*Work to be completed*.
Which lines in the data below contain the word "Erklärung"? Pull each of them out.

*Excerpts from a dataset*.
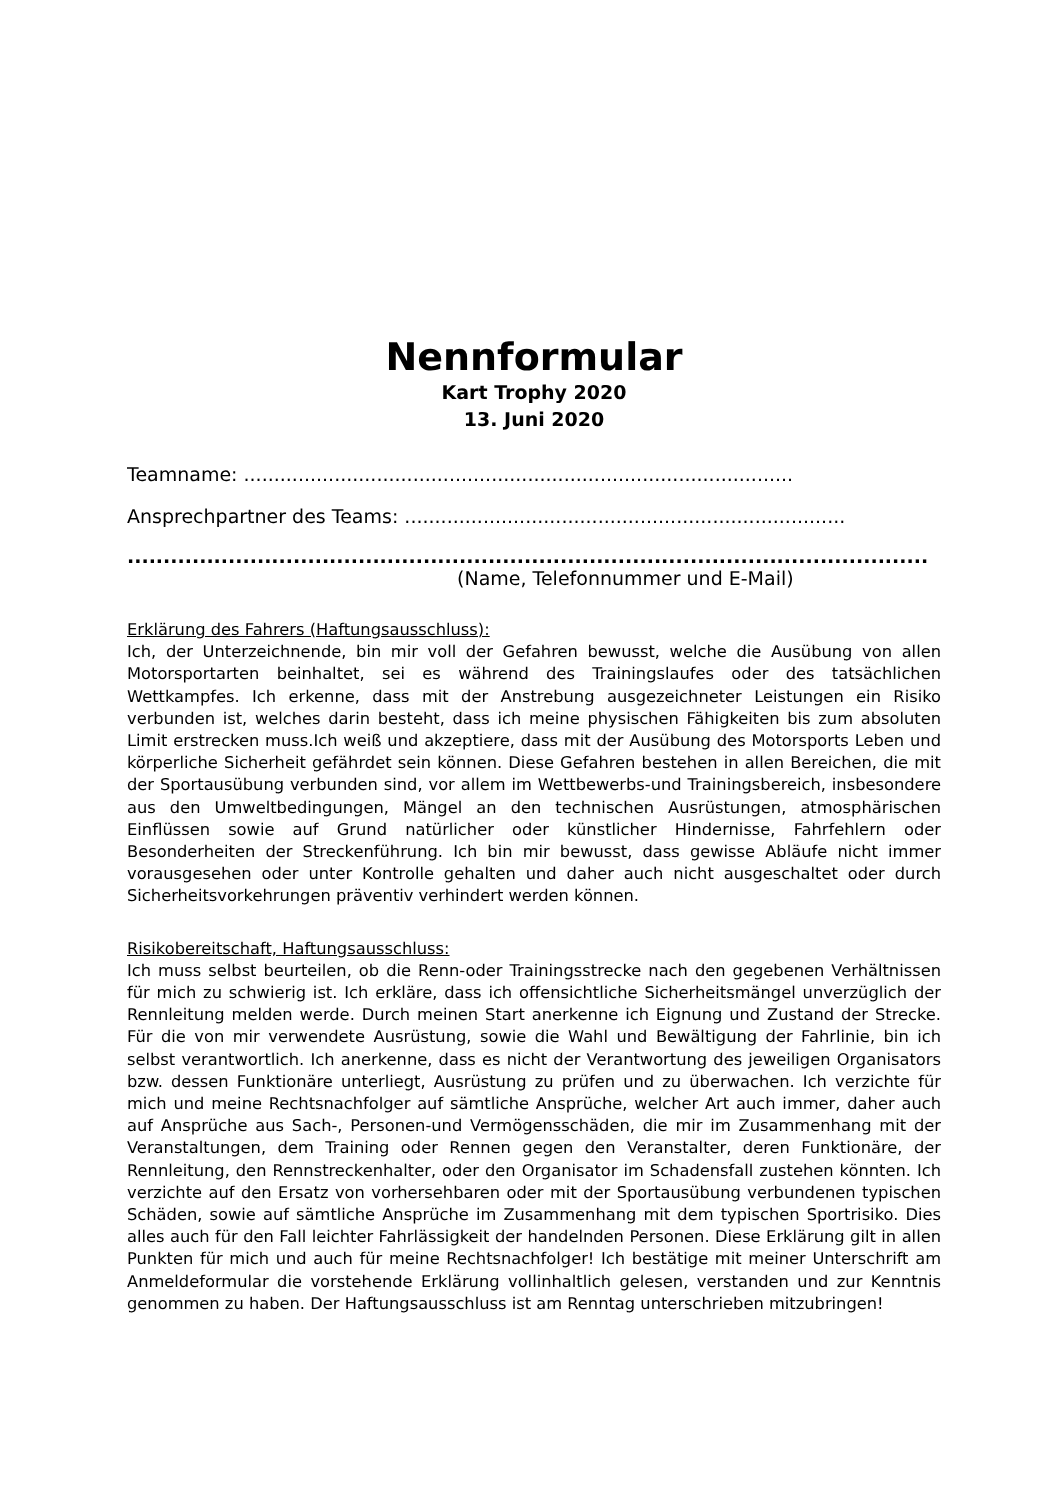Nennformular
Kart Trophy 2020
13. Juni 2020
Teamname: ...........................................................................................
Ansprechpartner des Teams: .........................................................................
...............................................................................................................
(Name, Telefonnummer und E-Mail)
Erklärung des Fahrers (Haftungsausschluss):
Ich, der Unterzeichnende, bin mir voll der Gefahren bewusst, welche die Ausübung von allen Motorsportarten beinhaltet, sei es während des Trainingslaufes oder des tatsächlichen Wettkampfes. Ich erkenne, dass mit der Anstrebung ausgezeichneter Leistungen ein Risiko verbunden ist, welches darin besteht, dass ich meine physischen Fähigkeiten bis zum absoluten Limit erstrecken muss.Ich weiß und akzeptiere, dass mit der Ausübung des Motorsports Leben und körperliche Sicherheit gefährdet sein können. Diese Gefahren bestehen in allen Bereichen, die mit der Sportausübung verbunden sind, vor allem im Wettbewerbs-und Trainingsbereich, insbesondere aus den Umweltbedingungen, Mängel an den technischen Ausrüstungen, atmosphärischen Einflüssen sowie auf Grund natürlicher oder künstlicher Hindernisse, Fahrfehlern oder Besonderheiten der Streckenführung. Ich bin mir bewusst, dass gewisse Abläufe nicht immer vorausgesehen oder unter Kontrolle gehalten und daher auch nicht ausgeschaltet oder durch Sicherheitsvorkehrungen präventiv verhindert werden können.
Risikobereitschaft, Haftungsausschluss:
Ich muss selbst beurteilen, ob die Renn-oder Trainingsstrecke nach den gegebenen Verhältnissen für mich zu schwierig ist. Ich erkläre, dass ich offensichtliche Sicherheitsmängel unverzüglich der Rennleitung melden werde. Durch meinen Start anerkenne ich Eignung und Zustand der Strecke. Für die von mir verwendete Ausrüstung, sowie die Wahl und Bewältigung der Fahrlinie, bin ich selbst verantwortlich. Ich anerkenne, dass es nicht der Verantwortung des jeweiligen Organisators bzw. dessen Funktionäre unterliegt, Ausrüstung zu prüfen und zu überwachen. Ich verzichte für mich und meine Rechtsnachfolger auf sämtliche Ansprüche, welcher Art auch immer, daher auch auf Ansprüche aus Sach-, Personen-und Vermögensschäden, die mir im Zusammenhang mit der Veranstaltungen, dem Training oder Rennen gegen den Veranstalter, deren Funktionäre, der Rennleitung, den Rennstreckenhalter, oder den Organisator im Schadensfall zustehen könnten. Ich verzichte auf den Ersatz von vorhersehbaren oder mit der Sportausübung verbundenen typischen Schäden, sowie auf sämtliche Ansprüche im Zusammenhang mit dem typischen Sportrisiko. Dies alles auch für den Fall leichter Fahrlässigkeit der handelnden Personen. Diese Erklärung gilt in allen Punkten für mich und auch für meine Rechtsnachfolger! Ich bestätige mit meiner Unterschrift am Anmeldeformular die vorstehende Erklärung vollinhaltlich gelesen, verstanden und zur Kenntnis genommen zu haben. Der Haftungsausschluss ist am Renntag unterschrieben mitzubringen!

*Answer section*.
Erklärung des Fahrers (Haftungsausschluss):
Ich muss selbst beurteilen, ob die Renn-oder Trainingsstrecke nach den gegebenen Verhältnissen für mich zu schwierig ist. Ich erkläre, dass ich offensichtliche Sicherheitsmängel unverzüglich der Rennleitung melden werde. Durch meinen Start anerkenne ich Eignung und Zustand der Strecke. Für die von mir verwendete Ausrüstung, sowie die Wahl und Bewältigung der Fahrlinie, bin ich selbst verantwortlich. Ich anerkenne, dass es nicht der Verantwortung des jeweiligen Organisators bzw. dessen Funktionäre unterliegt, Ausrüstung zu prüfen und zu überwachen. Ich verzichte für mich und meine Rechtsnachfolger auf sämtliche Ansprüche, welcher Art auch immer, daher auch auf Ansprüche aus Sach-, Personen-und Vermögensschäden, die mir im Zusammenhang mit der Veranstaltungen, dem Training oder Rennen gegen den Veranstalter, deren Funktionäre, der Rennleitung, den Rennstreckenhalter, oder den Organisator im Schadensfall zustehen könnten. Ich verzichte auf den Ersatz von vorhersehbaren oder mit der Sportausübung verbundenen typischen Schäden, sowie auf sämtliche Ansprüche im Zusammenhang mit dem typischen Sportrisiko. Dies alles auch für den Fall leichter Fahrlässigkeit der handelnden Personen. Diese Erklärung gilt in allen Punkten für mich und auch für meine Rechtsnachfolger! Ich bestätige mit meiner Unterschrift am Anmeldeformular die vorstehende Erklärung vollinhaltlich gelesen, verstanden und zur Kenntnis genommen zu haben. Der Haftungsausschluss ist am Renntag unterschrieben mitzubringen!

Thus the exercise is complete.